§ WORK INSTRUCTIONS
Nothing should be output except the lines from the top of the material below through the line that contains "This section: solid", each exactly as written.

§ RECORDS TO PROCESS
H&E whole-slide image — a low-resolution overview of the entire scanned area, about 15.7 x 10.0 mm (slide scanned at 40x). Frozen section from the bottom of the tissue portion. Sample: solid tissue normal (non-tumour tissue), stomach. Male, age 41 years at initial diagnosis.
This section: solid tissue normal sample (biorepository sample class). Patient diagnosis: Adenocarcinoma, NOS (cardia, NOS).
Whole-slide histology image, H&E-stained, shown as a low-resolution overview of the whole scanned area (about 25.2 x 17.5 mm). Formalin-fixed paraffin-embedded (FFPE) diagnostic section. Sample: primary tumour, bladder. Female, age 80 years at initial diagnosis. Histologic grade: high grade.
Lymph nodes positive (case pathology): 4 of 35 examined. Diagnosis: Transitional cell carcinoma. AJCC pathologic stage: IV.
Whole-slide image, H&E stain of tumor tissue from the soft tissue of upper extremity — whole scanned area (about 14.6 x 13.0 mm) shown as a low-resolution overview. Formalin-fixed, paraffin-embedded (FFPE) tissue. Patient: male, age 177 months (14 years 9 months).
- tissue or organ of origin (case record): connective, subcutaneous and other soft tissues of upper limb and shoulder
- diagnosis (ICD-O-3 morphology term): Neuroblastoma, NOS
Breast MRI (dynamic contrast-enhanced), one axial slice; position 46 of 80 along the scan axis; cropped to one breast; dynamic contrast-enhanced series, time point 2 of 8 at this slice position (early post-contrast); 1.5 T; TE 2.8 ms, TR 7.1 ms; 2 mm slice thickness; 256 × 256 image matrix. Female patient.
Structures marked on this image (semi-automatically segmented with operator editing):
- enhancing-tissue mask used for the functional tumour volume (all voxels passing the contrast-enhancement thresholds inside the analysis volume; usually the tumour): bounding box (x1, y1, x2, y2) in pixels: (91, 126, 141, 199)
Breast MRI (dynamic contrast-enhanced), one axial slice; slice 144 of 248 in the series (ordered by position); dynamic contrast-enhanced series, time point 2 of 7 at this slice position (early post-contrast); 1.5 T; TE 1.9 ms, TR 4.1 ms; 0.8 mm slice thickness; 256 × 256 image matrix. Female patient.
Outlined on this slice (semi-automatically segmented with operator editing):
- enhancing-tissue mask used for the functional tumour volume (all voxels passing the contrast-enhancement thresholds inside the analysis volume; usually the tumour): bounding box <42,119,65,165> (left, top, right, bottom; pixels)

§ RESPONSE FOR THIS EXERCISE
H&E whole-slide image — a low-resolution overview of the entire scanned area, about 15.7 x 10.0 mm (slide scanned at 40x). Frozen section from the bottom of the tissue portion. Sample: solid tissue normal (non-tumour tissue), stomach. Male, age 41 years at initial diagnosis.
This section: solid tissue normal sample (biorepository sample class). Patient diagnosis: Adenocarcinoma, NOS (cardia, NOS).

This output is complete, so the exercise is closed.